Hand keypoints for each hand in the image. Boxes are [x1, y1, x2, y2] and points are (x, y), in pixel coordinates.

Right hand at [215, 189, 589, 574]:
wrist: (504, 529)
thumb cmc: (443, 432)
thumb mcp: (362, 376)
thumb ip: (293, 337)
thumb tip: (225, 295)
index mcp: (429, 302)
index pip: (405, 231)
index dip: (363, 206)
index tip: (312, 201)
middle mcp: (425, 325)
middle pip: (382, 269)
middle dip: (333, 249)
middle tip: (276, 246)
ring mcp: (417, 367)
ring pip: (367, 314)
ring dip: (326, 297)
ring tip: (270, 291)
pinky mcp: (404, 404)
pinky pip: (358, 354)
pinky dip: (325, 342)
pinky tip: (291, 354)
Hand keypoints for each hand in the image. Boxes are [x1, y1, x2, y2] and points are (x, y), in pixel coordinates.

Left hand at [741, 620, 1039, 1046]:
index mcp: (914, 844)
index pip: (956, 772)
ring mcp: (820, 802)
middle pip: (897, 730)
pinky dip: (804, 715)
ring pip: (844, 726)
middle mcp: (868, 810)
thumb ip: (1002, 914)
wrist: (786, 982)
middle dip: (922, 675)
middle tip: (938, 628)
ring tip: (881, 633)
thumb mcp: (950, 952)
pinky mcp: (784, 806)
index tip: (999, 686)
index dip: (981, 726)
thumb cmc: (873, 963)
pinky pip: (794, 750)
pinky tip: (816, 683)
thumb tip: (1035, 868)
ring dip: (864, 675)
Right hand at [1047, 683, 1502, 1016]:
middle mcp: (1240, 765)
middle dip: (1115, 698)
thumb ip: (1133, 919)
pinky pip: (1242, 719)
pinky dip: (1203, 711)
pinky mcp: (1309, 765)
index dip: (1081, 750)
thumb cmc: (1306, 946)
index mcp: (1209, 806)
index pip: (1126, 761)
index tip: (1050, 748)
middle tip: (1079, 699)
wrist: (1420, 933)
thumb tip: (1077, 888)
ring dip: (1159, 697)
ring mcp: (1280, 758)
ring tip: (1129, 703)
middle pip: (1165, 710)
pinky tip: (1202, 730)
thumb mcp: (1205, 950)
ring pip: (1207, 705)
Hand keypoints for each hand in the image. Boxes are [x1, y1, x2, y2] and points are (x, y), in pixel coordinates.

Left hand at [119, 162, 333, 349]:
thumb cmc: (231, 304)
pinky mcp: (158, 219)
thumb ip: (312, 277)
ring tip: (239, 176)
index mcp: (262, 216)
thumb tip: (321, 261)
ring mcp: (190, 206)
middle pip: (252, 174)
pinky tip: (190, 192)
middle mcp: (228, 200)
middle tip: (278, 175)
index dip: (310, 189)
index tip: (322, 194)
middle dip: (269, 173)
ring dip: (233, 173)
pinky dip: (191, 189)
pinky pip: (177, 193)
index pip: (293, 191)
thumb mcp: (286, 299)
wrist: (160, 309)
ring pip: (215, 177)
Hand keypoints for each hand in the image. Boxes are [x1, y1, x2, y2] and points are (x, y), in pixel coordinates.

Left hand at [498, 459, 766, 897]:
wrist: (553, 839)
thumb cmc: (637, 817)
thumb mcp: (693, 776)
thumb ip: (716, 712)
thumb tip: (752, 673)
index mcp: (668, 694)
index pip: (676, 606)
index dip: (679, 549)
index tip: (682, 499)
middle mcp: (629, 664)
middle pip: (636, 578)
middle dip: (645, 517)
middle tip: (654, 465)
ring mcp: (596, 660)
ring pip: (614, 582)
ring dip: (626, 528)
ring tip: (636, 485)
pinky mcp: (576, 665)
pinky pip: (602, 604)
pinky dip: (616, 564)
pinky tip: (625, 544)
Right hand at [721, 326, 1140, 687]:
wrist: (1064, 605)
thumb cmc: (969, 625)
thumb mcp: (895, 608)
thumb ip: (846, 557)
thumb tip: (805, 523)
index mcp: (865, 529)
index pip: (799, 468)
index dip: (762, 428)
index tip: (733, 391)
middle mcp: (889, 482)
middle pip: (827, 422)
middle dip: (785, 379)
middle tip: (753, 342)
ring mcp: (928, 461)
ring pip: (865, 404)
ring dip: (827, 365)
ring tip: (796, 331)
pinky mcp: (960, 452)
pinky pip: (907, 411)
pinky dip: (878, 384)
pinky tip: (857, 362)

======

■ Aim of the task: The task requires an exact transcription of all the data.

■ Result for this exercise:
Hand keypoints for each hand in the image. Boxes are [x1, y1, x2, y2] and points are (x, y), in pixel coordinates.

Right hand at [215, 189, 589, 574]:
wrist: (504, 529)
thumb cmc: (443, 432)
thumb mcp: (362, 376)
thumb ip: (293, 337)
thumb tip: (225, 295)
index mcp: (429, 302)
index pip: (405, 231)
index dip: (363, 206)
index tip: (312, 201)
middle mcp: (425, 325)
middle pip: (382, 269)
middle dip: (333, 249)
middle tip: (276, 246)
ring mcp: (417, 367)
ring pip: (367, 314)
ring dip: (326, 297)
ring tip: (270, 291)
pinky mcp: (404, 404)
pinky pip: (358, 354)
pinky dip: (325, 342)
pinky tip: (291, 354)
Hand keypoints for each hand in the image. Boxes are [x1, y1, x2, y2] and points are (x, y), in pixel coordinates.

Left hand at [741, 620, 1039, 1046]:
index mcp: (914, 844)
index pip: (956, 772)
ring mcp: (820, 802)
middle pip: (897, 730)
pinky dip: (804, 715)
ring pip: (844, 726)
middle mcp: (868, 810)
thumb ip: (1002, 914)
wrist: (786, 982)
middle dip: (922, 675)
middle tip: (938, 628)
ring tip: (881, 633)
thumb mcp: (950, 952)
pinky mcp: (784, 806)
index tip: (999, 686)
index dip: (981, 726)
thumb cmc: (873, 963)
pinky pip: (794, 750)
pinky tip: (816, 683)
thumb tip: (1035, 868)
ring dip: (864, 675)
Right hand at [1047, 683, 1502, 1016]:
middle mcp: (1240, 765)
middle dip: (1115, 698)
thumb ip: (1133, 919)
pinky pip: (1242, 719)
pinky dip: (1203, 711)
pinky mcp: (1309, 765)
index dip: (1081, 750)
thumb cmc: (1306, 946)
index mcp: (1209, 806)
index pip: (1126, 761)
index tip: (1050, 748)
middle tip: (1079, 699)
wrist: (1420, 933)
thumb tip: (1077, 888)
ring dip: (1159, 697)
ring mcp: (1280, 758)
ring tip: (1129, 703)
middle pip: (1165, 710)
pinky tip: (1202, 730)
thumb mcp: (1205, 950)
ring pip: (1207, 705)
Hand keypoints for each hand in the image. Boxes are [x1, y1, x2, y2] and points are (x, y), in pixel coordinates.

Left hand at [119, 162, 333, 349]:
thumb cmc: (231, 304)
pinky mcp: (158, 219)
thumb ip: (312, 277)
ring tip: (239, 176)
index mcp: (262, 216)
thumb tip: (321, 261)
ring mcp: (190, 206)
middle pip: (252, 174)
pinky tip: (190, 192)
middle mcp: (228, 200)
middle tip: (278, 175)
index dip: (310, 189)
index tip: (322, 194)
middle dip: (269, 173)
ring dip: (233, 173)
pinky dip: (191, 189)
pinky pip: (177, 193)
index pip: (293, 191)
thumb mcp: (286, 299)
wrist: (160, 309)
ring pip: (215, 177)
Hand keypoints for each hand in the image. Boxes are [x1, y1, x2, y2] and points are (x, y), in pixel coordinates.

Left hand at [498, 459, 766, 897]:
wrist: (553, 839)
thumb cmc: (637, 817)
thumb mcp: (693, 776)
thumb ip: (716, 712)
thumb tip: (752, 673)
index mcp: (668, 694)
index pip: (676, 606)
index dip: (679, 549)
index tip: (682, 499)
middle mcp: (629, 664)
middle pip: (636, 578)
middle dip: (645, 517)
middle tip: (654, 465)
ring mcp: (596, 660)
ring pip: (614, 582)
ring dip: (626, 528)
ring tip: (636, 485)
pinky mcp: (576, 665)
pinky pip: (602, 604)
pinky dip: (616, 564)
pinky tip: (625, 544)
Right hand at [721, 326, 1140, 687]:
wrist: (1064, 605)
thumb cmc: (969, 625)
thumb mcp: (895, 608)
thumb ip: (846, 557)
thumb tip: (805, 523)
index mcp: (865, 529)
index pip: (799, 468)
index dip: (762, 428)
index tip: (733, 391)
middle mcp: (889, 482)
middle pip: (827, 422)
middle dip: (785, 379)
middle tip: (753, 342)
ring mcp: (928, 461)
ring pip: (865, 404)
ring dip: (827, 365)
ring tip: (796, 331)
pinky mcp: (960, 452)
pinky pip: (907, 411)
pinky dip: (878, 384)
pinky tip: (857, 362)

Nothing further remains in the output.